Colored object listings
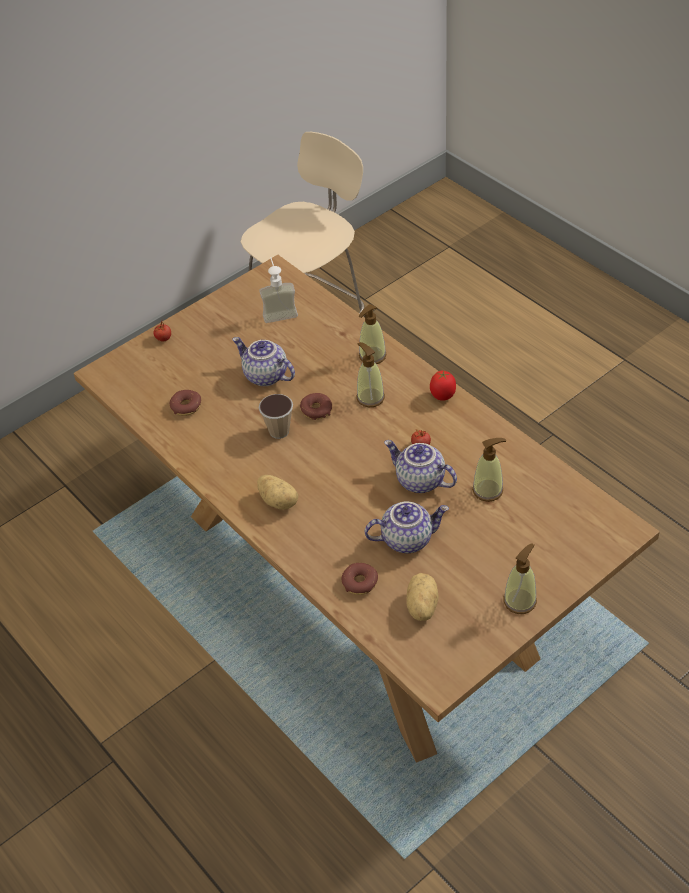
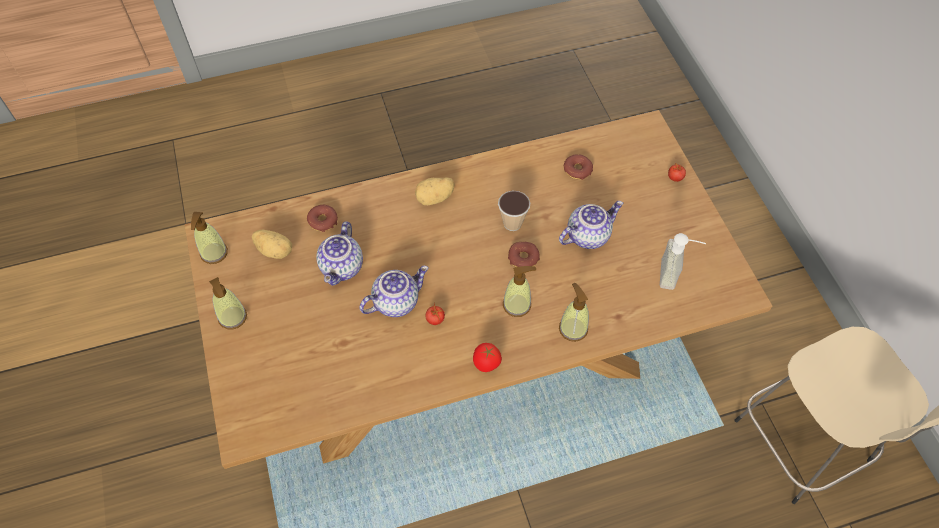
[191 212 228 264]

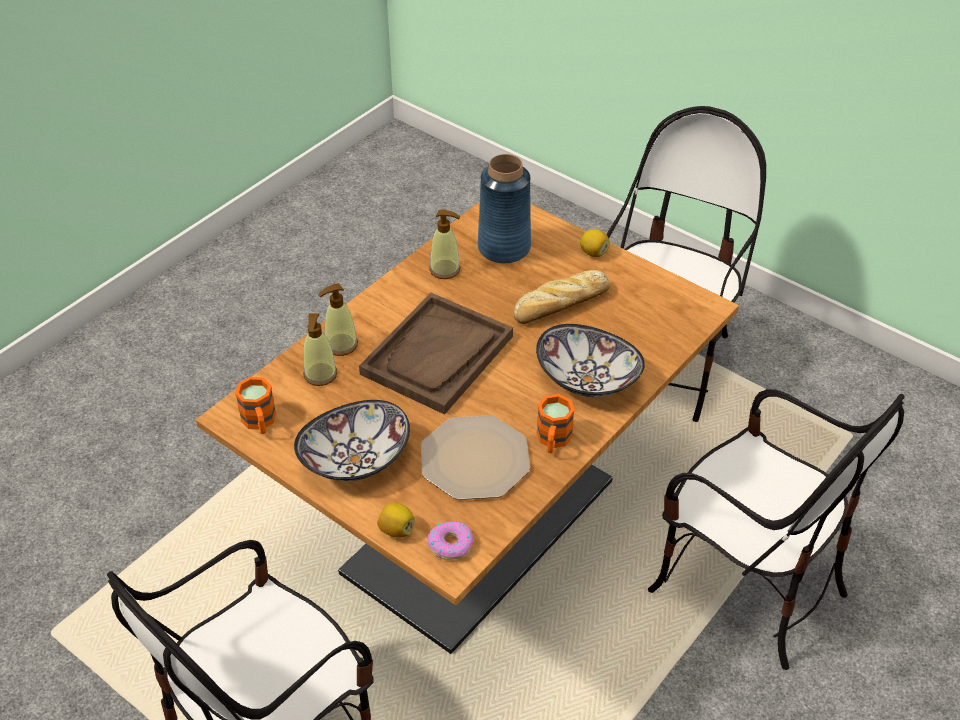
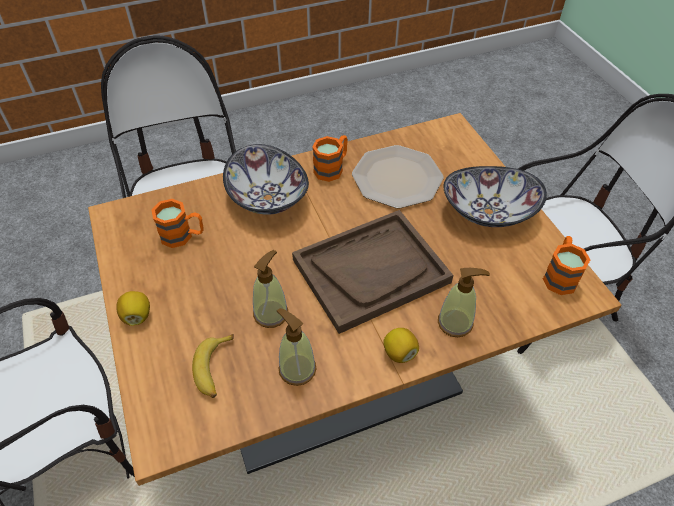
[192 334 234 398]
[514 270 610 324] (first image)
[253 250 288 328]
[383 328 419 363]
[427 521 473 560] (first image)
[152 199 204 248]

» What you have to do: In the lines above, find the word "first" and copy every line it occurs in.

» The answer:
[514 270 610 324] (first image)
[427 521 473 560] (first image)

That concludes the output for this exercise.